Ohio's depleted stock of death-penalty drugs is yet another reason why Ohio and other states that still execute prisoners should reconsider on moral, ethical, legal and practical grounds.
Pentobarbital is essentially the same drug used to put many animals to sleep. Like other drugs previously used for human executions, how humanely it executes a grown man (or woman) has never been systematically studied.
A federal court filing earlier this month suggested Ohio will run out of pentobarbital after executing Garfield Heights killer Harry Mitts Jr. on Sept. 25. Mitts was convicted of murdering one of his neighbors in what was believed to be a racially motivated assault and then killing a Garfield Heights police sergeant.
That means Ohio will need another execution plan for Ronald Phillips of Akron, scheduled to die in November for the rape and murder of a 3-year-old girl.
The Associated Press reports that will be the third time Ohio has had to shift drug execution protocols.
Ohio first switched to a single drug method in 2009 after the botched execution of Romell Broom, called off after numerous unsuccessful efforts to find a vein to inject the three-drug cocktail then used to execute prisoners. Questions also were raised about whether the paralytic drug in that cocktail prevented the prisoner from expressing pain during the execution.
Ohio then moved to a single drug, sodium thiopental, but had to switch again in 2011 to pentobarbital.
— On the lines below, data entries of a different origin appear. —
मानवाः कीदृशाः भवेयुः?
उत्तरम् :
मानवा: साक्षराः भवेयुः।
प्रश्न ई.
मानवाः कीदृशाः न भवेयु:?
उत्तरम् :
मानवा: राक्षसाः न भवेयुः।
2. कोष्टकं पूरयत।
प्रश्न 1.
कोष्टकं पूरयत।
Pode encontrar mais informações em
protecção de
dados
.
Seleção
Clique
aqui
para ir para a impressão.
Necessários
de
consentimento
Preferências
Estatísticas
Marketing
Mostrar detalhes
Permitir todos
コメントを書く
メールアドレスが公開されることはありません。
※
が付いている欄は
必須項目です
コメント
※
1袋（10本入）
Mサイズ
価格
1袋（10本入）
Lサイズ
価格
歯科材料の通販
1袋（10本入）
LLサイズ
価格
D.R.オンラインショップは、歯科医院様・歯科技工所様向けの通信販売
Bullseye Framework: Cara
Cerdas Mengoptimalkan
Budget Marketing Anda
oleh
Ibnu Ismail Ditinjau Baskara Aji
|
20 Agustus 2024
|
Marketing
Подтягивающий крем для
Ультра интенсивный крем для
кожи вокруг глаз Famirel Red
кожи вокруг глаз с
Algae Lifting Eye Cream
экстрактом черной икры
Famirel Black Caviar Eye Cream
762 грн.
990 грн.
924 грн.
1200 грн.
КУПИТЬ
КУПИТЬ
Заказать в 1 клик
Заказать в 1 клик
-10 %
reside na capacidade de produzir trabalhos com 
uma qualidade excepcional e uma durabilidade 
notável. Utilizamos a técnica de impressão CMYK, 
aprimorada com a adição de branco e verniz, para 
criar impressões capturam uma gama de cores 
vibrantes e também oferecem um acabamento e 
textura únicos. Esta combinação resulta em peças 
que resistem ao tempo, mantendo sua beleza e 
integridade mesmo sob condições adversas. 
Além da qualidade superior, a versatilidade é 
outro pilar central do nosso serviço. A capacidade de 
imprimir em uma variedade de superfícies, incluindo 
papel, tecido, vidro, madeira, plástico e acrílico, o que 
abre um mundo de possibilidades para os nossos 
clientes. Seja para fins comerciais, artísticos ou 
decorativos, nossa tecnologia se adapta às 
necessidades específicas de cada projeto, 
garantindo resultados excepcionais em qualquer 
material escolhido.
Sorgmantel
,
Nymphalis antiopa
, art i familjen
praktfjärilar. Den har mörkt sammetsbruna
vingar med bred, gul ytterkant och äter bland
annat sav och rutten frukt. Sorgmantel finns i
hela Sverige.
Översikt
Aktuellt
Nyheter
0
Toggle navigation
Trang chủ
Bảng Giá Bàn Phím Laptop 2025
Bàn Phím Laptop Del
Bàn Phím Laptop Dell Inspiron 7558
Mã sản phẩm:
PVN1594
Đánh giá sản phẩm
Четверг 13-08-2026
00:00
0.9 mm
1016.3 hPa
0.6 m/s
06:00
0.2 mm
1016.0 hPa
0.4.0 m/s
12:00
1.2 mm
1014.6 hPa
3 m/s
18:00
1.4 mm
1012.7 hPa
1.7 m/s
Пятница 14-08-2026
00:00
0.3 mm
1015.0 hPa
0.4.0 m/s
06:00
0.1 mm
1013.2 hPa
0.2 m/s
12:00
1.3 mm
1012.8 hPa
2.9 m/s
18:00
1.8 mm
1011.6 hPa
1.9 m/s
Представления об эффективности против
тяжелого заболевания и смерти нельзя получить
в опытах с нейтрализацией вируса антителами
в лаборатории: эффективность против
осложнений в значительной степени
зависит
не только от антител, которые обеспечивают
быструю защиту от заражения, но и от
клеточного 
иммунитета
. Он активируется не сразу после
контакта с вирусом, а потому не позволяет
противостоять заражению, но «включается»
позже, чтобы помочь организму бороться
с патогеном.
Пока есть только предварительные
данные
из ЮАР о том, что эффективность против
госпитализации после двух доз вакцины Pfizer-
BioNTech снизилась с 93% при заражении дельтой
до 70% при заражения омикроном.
The problem, according to The New York Times, is that many drug makers will no longer supply drugs to prisons to be used in executions. Pentobarbital supplies are dwindling because the Danish manufacturer restricted supplies to U.S. corrections departments, the Times reported.
In Georgia, documents the AP obtained show the state turned to a compounding pharmacy for pentobarbital after its supply of conventionally manufactured pentobarbital expired in March. Yet questions have been raised about quality control at some compounding pharmacies after more than 50 people died from contaminated drugs distributed by the New England Compounding Center last year.
Missouri meanwhile is moving ahead with plans to use propofol, the drug that contributed to the death of Michael Jackson.
It's hard to feel sympathy for murderers and rapists. But if the state is going to assume the awesome burden of taking a human life, it better have the best people and the best drugs to do it, and that clearly isn't happening.
It is time to end the death penalty and the inequities and injustices it fosters, including the impact it has on those who must carry it out, along with all the other practical, moral and ethical problems it engenders.